Compute the Euclidean length $\lVert \mathbf{a} \rVert = \sqrt{\mathbf{a}\cdot\mathbf{a}}$ for $\mathbf{a} = (3, 4)$ .

Level AHand calculationch07-A5

A linear combination

With $\mathbf{v}_1 = (1, 0)$ and $\mathbf{v}_2 = (0, 1)$ , compute $3\mathbf{v}_1 + (-2)\mathbf{v}_2$ . Enter as x, y.

Level AEquation interpretationch07-A6

Orthogonality check

Two vectors are orthogonal when their dot product is which value?

Level BConceptual understanding

Level BEquation interpretationch07-B1

Sign of the dot product

Two nonzero vectors have a negative dot product. Which is true about the angle $\theta$ between them?

Level BML applicationch07-B2

Why the weighted sum?

In a neuron $z = \mathbf{w}^\top\mathbf{x} + b$ , explain in one or two sentences what a large positive weight $w_i$ means about feature $x_i$ 's influence on $z$ , and what a weight near zero means.

Level BShape reasoningch07-B3

Shape of a dot product

If $\mathbf{a}, \mathbf{b} \in \mathbb{R}^{768}$ (say, two word embeddings), what is the shape of $\mathbf{a}\cdot\mathbf{b}$ ?

Level BProof-style reasoningch07-B4

Commutativity of the dot product

Show that the dot product is commutative: $\mathbf{a}\cdot\mathbf{b} = \mathbf{b}\cdot\mathbf{a}$ for all $\mathbf{a},\mathbf{b}\in\mathbb{R}^n$ .
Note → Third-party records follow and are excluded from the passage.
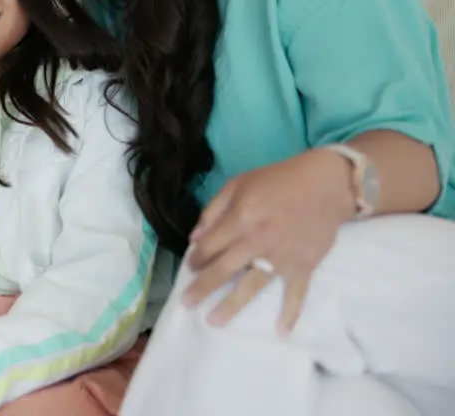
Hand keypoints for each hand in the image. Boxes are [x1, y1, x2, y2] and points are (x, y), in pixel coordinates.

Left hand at [184, 148, 355, 335]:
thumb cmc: (278, 181)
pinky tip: (281, 331)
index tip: (191, 266)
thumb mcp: (239, 184)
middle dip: (202, 287)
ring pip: (252, 285)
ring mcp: (282, 257)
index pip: (210, 246)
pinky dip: (290, 312)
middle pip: (224, 269)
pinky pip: (296, 293)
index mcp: (241, 218)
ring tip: (213, 321)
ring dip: (231, 305)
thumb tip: (195, 238)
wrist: (327, 184)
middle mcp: (258, 240)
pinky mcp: (304, 266)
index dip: (196, 258)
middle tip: (186, 304)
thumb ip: (214, 211)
Level CDerivation & implementation

Level CNumPy implementationch07-C1

Implement cosine similarity

Implement cosine_similarity(a, b) for two 1-D NumPy arrays, returning $\dfrac{\mathbf{a}\cdot\mathbf{b}}{\lVert a\rVert\,\lVert b\rVert}$ . Verify it returns approximately 1.0 for two parallel vectors, then print ok.

Level CNumPy implementationch07-C2

Loop vs vectorized dot product

Write dot_loop(a, b) (an explicit Python loop) and dot_vec(a, b) (using @). Generate a, b of length 100000 with a fixed seed, confirm the results agree with np.isclose, and print match. In a comment, state which is faster and why.

Level CDerivationch07-C3

Derive the projection formula

The projection of $\mathbf{a}$ onto $\mathbf{b}$ is the vector $\mathbf{p} = t\,\mathbf{b}$ such that the error $\mathbf{a} - \mathbf{p}$ is orthogonal to $\mathbf{b}$ . Derive $t$ .

Level DResearch-thinking challenge

Level DPaper-reading practicech07-D1

Why cosine, not dot product, for similarity?

Retrieval systems and embedding papers usually rank by cosine similarity rather than the raw dot product. Give a concrete example of vectors where the raw dot product is misleading but cosine is not, explain what property cosine adds, then name one situation where the raw dot product is the right choice.